§ Problem requirements
For the entries below, report the number of lines containing "Configuration", without any other content.

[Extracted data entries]
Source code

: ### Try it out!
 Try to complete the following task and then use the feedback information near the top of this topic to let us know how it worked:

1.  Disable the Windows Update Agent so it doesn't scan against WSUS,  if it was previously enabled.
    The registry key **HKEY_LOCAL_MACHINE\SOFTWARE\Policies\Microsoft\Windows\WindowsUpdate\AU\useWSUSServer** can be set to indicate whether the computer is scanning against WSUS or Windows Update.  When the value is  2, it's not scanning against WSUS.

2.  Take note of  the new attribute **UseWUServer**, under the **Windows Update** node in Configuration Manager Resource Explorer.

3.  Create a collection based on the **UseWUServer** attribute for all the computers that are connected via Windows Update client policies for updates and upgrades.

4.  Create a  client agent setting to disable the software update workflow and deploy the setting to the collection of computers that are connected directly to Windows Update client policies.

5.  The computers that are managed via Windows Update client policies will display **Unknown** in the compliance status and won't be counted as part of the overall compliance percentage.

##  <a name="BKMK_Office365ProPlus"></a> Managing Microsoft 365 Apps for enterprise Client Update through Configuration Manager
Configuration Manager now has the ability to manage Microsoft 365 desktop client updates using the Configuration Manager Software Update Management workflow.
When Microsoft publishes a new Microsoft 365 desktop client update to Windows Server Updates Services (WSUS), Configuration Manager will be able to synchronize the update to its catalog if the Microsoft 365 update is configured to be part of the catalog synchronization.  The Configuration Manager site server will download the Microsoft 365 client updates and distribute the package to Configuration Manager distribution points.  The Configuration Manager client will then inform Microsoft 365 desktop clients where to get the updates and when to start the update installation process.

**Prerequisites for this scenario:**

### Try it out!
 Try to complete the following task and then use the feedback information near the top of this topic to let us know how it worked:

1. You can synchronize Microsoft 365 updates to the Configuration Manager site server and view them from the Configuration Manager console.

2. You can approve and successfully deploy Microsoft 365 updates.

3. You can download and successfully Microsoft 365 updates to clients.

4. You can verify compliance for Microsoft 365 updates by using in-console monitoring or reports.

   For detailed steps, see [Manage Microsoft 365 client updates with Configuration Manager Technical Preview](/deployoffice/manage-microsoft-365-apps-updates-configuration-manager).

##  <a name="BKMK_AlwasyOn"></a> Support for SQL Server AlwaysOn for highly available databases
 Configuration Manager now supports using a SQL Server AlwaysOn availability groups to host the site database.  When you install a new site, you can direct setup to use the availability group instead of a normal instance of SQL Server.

§ Answer for the task
7